When you finally get the right dish, you taste it and wish you'd picked something different. You put it aside and look to see what else is coming. You grab a different plate, take a bite, and your friend asks, How's that? You smile and say Now this, I like! 

Again, you can't say Now it, I like because in order to contrast the new dish with the old one, you would need to use emphasis, and, again, it can't be emphasized. 

This is another reason why it doesn't sound natural in introductions. Above we saw that when we introduce a pet, for instance, we normally put some emphasis on the word this and say Thìs is my cát. Compare this to Ịt’s mỵ cát.. A slightly emphasized this draws the listener's attention to the cat in the picture. An unstressed it doesn't really point to anything in particular — it's too weak.

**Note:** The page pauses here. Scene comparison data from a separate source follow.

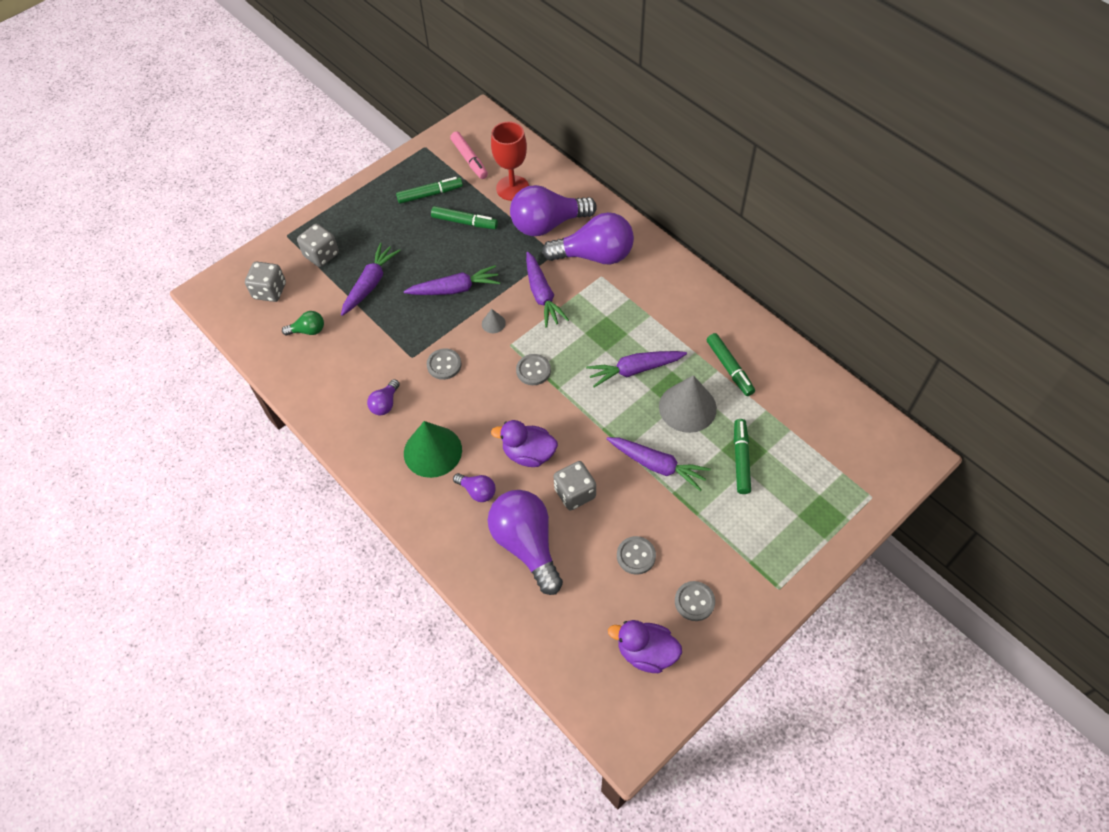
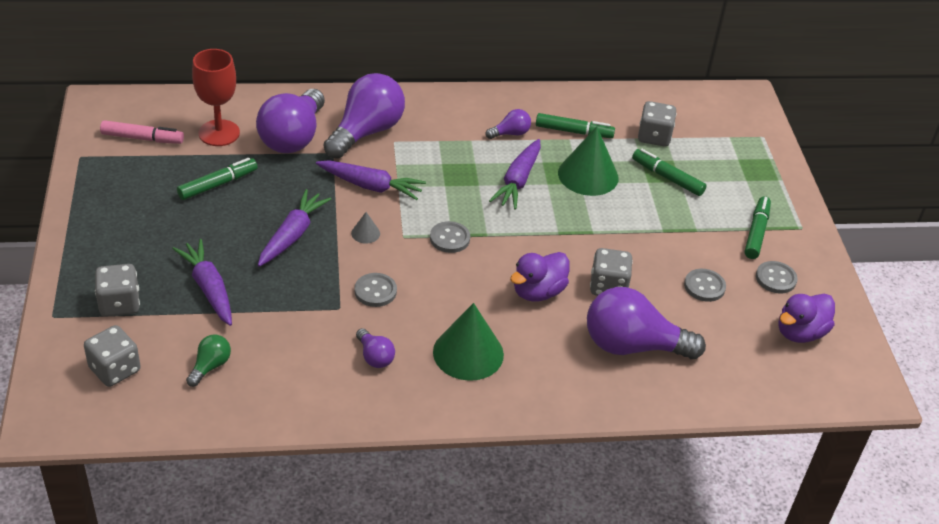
camera: 60 degrees left, 15 degrees down
green marker [396,177,463,204] -> green marker moved to [745,196,771,259]
purple light bulb [453,473,496,502] -> purple light bulb moved to [485,109,531,139]
purple carrot [607,437,711,491] -> none
grey cone [659,375,717,433] -> green cone [558,126,618,196]
none -> grey dice [638,101,677,146]

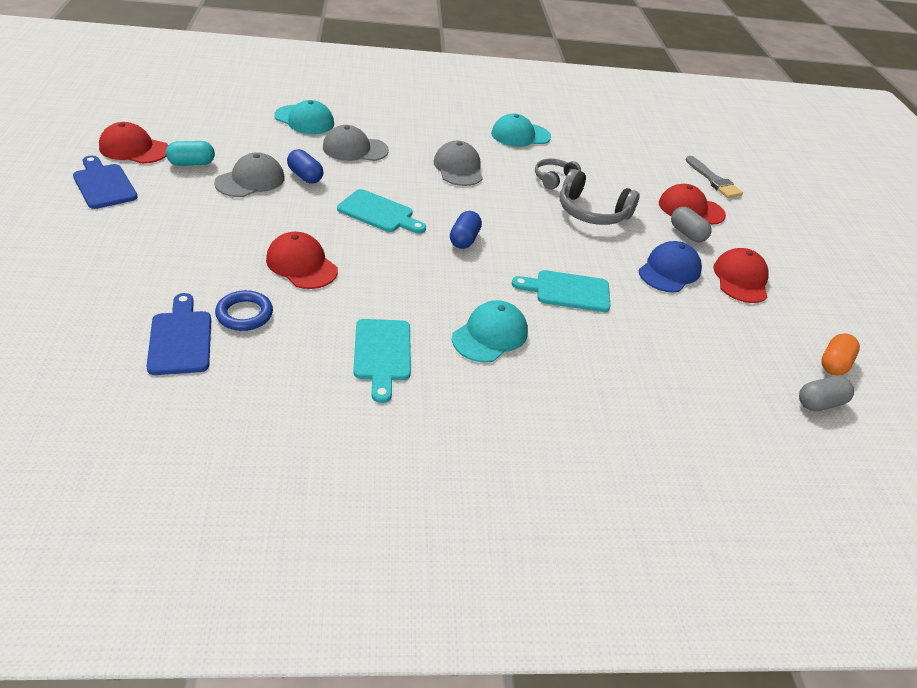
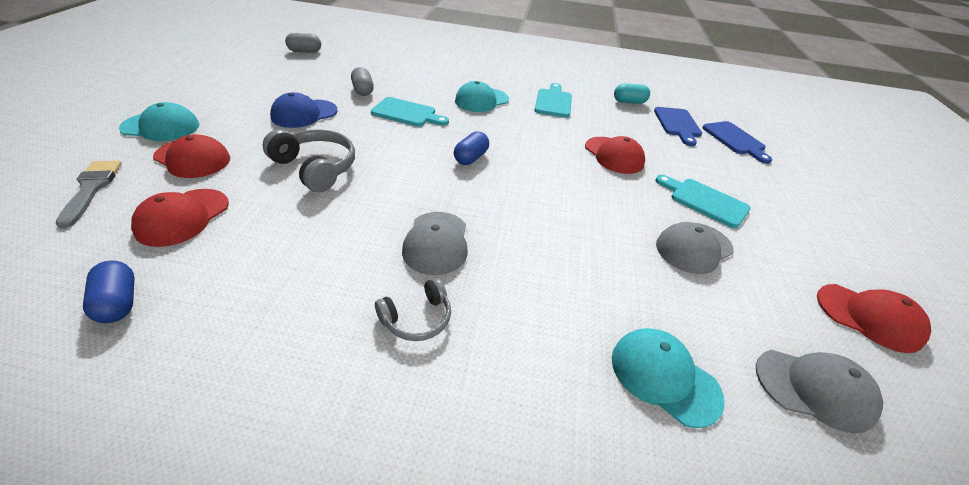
camera: 165 degrees left, 0 degrees up
blue cutting board [73,156,138,209] -> blue cutting board moved to [702,121,772,164]
turquoise capsule [166,141,215,166] -> turquoise capsule moved to [614,83,650,104]
blue ring [215,290,273,331] -> none
blue capsule [287,149,323,184] -> blue capsule moved to [83,260,135,323]
grey cap [323,125,389,161] -> grey cap moved to [756,350,883,434]
turquoise cutting board [337,189,426,233] -> turquoise cutting board moved to [655,175,750,228]
turquoise cap [491,114,551,147] -> turquoise cap moved to [119,102,200,141]
grey headphones [535,158,581,190] -> grey headphones moved to [375,278,451,341]
grey capsule [671,207,712,242] -> grey capsule moved to [351,67,374,96]
red cap [713,248,769,303] -> red cap moved to [131,189,229,247]
orange capsule [821,333,860,376] -> none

3 It keeps the topic going

When we establish a referent in a conversation and refer to it with the pronoun it, it continues to be that referent until the subject changes and a new referent is introduced. In other words, you can string an endless number of comments and questions about the same referent using it, but if you use that, it sounds like you're talking about something different; changing the subject.

Here, you don't say I bought that yesterday when you start talking about the car because in this case, your friend's already looking right at it, so there's no need to point it out; there's no question what the topic of this conversation is, and thus no need to "introduce" it with this or that.

For instance, in this scenario, your friend is looking wide-eyed at your beautiful new car and you say… 

You: I bought it yesterday. 

Friend: It's gorgeous! How many miles does it have? 

You: It's brand new zero miles. 

Friend: You'll need insurance. 

You: 🚫That's already insured… 

If you said That's already insured, your friend would wonder, What's insured? because that is normally used to change the referent by pointing at something different, so it would sound like you're talking about something besides the car now. The correct response is It's already insured because it is already the established topic of conversation: the car.

However, sometimes, even when it is the obvious choice according to the natural flow of a discussion, the speaker may choose to replace it with that in order to emphasize it

You: What do you think of my cake? 

Friend: That's delicious! 

Here the friend could've responded with a neutral It’s delicious. However, he's referring to the cake emphatically, so he can't use it. As we saw above, it is too weak a word to emphasize, so we replace it with this or that when we need to stress it.

In other words, once something has been pointed out with this/that/these, the listener can refer to it as it/they, or, if they want to be more specific and deliberate in their response, they can go with this/that/these/those for a little more emphasis.